MOCA said significant points of reference for Richards include the Tuskegee Airmen—the first African American pilots in United States military history — and the complexity of their triumphs in the face of segregation.

Other important influences include cultural, religious and ritual stories from African, African American, Jamaican and Judeo-Christian traditions, as well as Greek mythology, MOCA said.

“Centering his own experience, Richards also used his body to cast the figures for his sculptures, which often appear as pilots, saints, or both,” it said.

MOCA said Michael Richards had a close creative relationship to Miami, making the city and MOCA, a fitting location for this retrospective.
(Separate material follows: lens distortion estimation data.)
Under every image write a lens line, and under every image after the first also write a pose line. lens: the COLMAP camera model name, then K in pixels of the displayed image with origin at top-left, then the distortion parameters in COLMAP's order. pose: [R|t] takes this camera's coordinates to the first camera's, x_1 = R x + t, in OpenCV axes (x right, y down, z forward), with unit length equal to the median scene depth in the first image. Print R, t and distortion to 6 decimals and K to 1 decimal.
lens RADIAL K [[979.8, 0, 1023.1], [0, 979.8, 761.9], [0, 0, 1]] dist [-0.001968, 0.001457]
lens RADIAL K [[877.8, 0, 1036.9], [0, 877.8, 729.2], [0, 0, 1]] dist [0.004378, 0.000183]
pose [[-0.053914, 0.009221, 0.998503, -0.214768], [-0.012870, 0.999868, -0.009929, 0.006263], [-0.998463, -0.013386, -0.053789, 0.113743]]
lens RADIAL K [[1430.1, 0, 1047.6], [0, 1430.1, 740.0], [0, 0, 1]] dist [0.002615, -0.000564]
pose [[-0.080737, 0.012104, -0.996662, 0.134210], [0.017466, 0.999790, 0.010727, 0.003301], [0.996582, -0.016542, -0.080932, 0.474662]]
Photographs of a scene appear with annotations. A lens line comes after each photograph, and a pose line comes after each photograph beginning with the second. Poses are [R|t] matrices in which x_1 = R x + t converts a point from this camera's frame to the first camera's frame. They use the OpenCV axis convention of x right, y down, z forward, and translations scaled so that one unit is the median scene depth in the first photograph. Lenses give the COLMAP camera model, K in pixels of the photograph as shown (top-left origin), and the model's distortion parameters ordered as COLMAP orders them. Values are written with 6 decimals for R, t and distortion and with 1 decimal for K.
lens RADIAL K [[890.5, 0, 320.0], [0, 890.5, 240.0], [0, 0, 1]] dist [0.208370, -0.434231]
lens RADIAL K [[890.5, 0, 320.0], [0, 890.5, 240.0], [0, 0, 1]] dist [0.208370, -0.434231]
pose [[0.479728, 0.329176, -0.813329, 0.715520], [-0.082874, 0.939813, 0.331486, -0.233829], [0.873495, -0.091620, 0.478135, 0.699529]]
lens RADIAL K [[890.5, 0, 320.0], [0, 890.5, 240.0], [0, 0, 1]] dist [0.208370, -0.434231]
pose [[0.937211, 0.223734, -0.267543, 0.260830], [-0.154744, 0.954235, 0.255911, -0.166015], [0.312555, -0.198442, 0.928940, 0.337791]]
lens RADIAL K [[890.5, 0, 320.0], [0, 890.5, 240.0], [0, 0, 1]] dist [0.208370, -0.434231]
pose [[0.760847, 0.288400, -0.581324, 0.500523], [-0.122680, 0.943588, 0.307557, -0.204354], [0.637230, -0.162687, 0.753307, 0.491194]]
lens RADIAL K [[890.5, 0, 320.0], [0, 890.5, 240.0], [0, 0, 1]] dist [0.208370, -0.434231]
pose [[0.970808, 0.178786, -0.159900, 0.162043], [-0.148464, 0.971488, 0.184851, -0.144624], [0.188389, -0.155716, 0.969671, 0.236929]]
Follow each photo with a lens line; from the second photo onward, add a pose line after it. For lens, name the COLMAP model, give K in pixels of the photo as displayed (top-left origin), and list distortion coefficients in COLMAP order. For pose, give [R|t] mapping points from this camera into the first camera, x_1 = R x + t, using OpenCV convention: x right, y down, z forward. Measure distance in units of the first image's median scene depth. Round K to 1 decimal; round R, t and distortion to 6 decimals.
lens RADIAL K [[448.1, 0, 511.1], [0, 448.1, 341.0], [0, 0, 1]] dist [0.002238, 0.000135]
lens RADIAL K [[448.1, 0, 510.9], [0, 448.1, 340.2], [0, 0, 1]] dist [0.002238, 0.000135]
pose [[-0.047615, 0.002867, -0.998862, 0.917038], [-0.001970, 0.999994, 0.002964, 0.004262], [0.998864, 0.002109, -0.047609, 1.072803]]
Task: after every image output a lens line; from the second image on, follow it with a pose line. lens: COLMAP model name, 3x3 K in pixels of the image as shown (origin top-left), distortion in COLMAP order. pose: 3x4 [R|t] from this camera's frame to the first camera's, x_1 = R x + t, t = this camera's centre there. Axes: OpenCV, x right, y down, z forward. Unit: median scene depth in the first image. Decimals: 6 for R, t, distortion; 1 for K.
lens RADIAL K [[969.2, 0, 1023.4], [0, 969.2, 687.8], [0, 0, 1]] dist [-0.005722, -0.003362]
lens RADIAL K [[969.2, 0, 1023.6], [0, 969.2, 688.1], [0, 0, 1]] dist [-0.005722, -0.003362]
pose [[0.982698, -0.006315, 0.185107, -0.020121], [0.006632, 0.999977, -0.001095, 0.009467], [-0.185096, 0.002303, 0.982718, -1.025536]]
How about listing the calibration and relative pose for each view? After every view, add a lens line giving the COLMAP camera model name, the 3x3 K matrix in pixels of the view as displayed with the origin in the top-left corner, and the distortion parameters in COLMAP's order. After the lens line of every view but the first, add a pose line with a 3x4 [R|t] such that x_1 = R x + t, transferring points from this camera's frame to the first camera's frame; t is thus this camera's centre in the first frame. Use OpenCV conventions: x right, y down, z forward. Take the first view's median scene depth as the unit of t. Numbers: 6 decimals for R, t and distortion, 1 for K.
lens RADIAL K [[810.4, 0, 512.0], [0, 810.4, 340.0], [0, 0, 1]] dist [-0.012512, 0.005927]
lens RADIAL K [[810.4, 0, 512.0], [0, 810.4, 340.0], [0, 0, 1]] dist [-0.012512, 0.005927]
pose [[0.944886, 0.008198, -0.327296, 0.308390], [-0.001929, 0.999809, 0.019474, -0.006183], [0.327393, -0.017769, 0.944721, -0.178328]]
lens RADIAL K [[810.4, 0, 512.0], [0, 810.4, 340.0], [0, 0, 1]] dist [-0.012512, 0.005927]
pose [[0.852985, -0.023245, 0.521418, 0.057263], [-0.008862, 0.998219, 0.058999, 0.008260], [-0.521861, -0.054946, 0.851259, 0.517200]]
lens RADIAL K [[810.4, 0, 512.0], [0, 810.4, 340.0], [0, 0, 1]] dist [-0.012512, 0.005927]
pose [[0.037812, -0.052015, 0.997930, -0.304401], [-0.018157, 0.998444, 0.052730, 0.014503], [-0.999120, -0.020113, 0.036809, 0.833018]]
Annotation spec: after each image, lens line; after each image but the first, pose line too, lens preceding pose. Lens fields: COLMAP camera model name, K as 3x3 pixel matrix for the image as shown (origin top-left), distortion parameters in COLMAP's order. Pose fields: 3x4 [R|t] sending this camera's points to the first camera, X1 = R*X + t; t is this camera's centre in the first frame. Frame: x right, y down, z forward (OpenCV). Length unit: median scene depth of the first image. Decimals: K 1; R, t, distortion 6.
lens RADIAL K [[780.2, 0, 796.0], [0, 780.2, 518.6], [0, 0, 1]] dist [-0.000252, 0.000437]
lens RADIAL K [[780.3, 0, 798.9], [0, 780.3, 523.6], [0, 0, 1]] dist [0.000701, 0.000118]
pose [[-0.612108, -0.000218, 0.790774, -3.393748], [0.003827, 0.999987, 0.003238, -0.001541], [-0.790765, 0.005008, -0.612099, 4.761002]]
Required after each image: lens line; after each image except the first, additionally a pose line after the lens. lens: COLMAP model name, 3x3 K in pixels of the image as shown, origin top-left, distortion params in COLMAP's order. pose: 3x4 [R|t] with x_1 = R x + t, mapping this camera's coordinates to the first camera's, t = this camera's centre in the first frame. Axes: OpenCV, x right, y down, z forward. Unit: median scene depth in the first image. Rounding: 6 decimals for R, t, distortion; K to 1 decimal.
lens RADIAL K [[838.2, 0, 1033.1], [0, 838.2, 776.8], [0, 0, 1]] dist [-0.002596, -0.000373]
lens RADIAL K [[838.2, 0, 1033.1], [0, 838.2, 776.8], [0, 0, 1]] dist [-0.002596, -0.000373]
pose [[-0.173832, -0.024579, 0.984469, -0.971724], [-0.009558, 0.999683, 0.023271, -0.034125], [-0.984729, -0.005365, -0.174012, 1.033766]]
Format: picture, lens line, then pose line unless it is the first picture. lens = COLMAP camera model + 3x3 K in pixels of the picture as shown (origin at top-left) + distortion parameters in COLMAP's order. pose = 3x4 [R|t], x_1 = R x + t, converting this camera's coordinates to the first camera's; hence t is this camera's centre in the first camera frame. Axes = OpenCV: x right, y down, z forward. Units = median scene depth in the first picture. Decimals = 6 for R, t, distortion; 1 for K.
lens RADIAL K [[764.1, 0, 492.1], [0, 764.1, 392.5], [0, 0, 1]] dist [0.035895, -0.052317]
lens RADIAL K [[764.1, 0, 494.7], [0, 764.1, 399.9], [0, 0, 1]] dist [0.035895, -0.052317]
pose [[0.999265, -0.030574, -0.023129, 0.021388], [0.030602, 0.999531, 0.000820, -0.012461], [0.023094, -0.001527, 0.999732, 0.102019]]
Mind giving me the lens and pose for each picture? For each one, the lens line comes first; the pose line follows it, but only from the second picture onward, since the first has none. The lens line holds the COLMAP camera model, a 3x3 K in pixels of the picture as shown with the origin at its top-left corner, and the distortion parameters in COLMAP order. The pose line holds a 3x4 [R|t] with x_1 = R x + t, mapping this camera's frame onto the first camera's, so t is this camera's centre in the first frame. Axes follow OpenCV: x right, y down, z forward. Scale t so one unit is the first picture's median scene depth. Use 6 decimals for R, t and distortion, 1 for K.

From 1997–2000, Richards was an artist-in-residence at ArtCenter/South Florida (now Oolite Arts), spending three months each winter for three years making work and developing community in Miami. Richards created the sculptures “Tar Baby vs. St. Sebastian” and “Are You Down?,” the exhibition’s namesake, in this studio.

“It is an honor for MOCA to host ‘Michael Richards: Are You Down?’ as Miami was one of Richards’ artistic homes,” said MOCA Executive Director, Chana Budgazad Sheldon. “His largest solo exhibition during his lifetime was at Ambrosino Gallery, previously located across the street from MOCA, in 2000; so, his connection to the North Miami community and our institution is undeniable.”